Building the State from the Outside: The 1868 Cholera Epidemic and Health Networks in Northwestern Argentina

Saturday, January 6, 2018: 4:10 PM
Columbia 10 (Washington Hilton)
Carlos Dimas, Albright College
The 1860s were a watershed moment for the Argentine state. Following decades of civil war between federalists and centralists and the dictatorial era of Rosas, the 1860s began with the victory of the province of Buenos Aires over the interior provinces and closed with the culmination of the Paraguayan War (1865-1870). Within the literature, the 1860s are presented as a decade in which the consolidation of the state rapidly accelerated through the formation of an army and economic revitalization through railroads, industry, and population growth.

This paper centers on the question: what happens when we analyze the state, governance, and state actors in the peripheries of the nation-state. In this presentation, I will focus on the 1868 cholera epidemic that unfolded in the northwestern region of Argentina and the responses it generated within the context of the Paraguayan War. The war was originally foreseen to last no more than three months. By 1868, into its third year, the war had siphoned supplies, personnel, and funds. The continued need for soldiers pressed the state to forcibly enlist soldiers from the interior. Possible recruits employed concerns over their health and the economic impact of their death by the war or disease, others promoted direct revolt against conscription. The eventual outbreak of the epidemic in the northwest created difficulties at the regional and national level.

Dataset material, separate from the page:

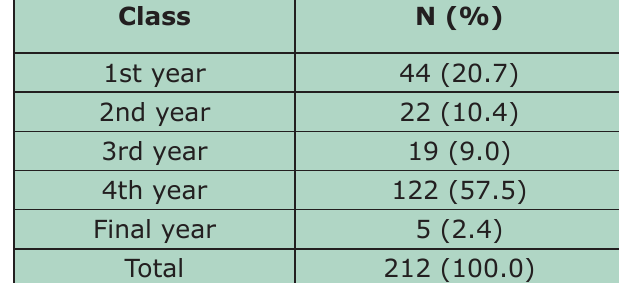
Table-I: Age Group of Participants.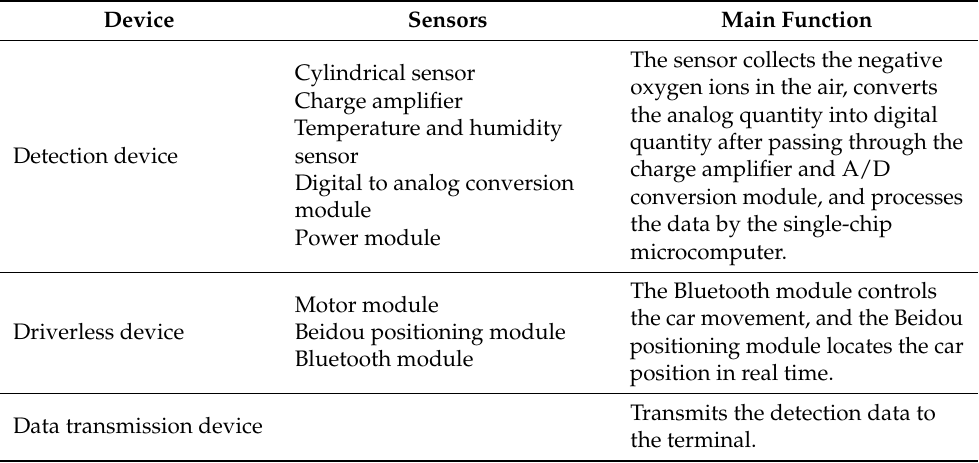
Table 1. Composition and functions of each software and hardware component.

In the absence of federal oversight, the provinces created public health networks to respond to the epidemic.

Based on a reading of administrative sources, newspapers, memoirs, and writings from the National Folklore Survey, I argue that prominent representatives of the state, like the centralist caudillo Antonio Taboada, used these networks as a means of repairing the relationship between the interior and the state following the tensions over the war and fears of the epidemic.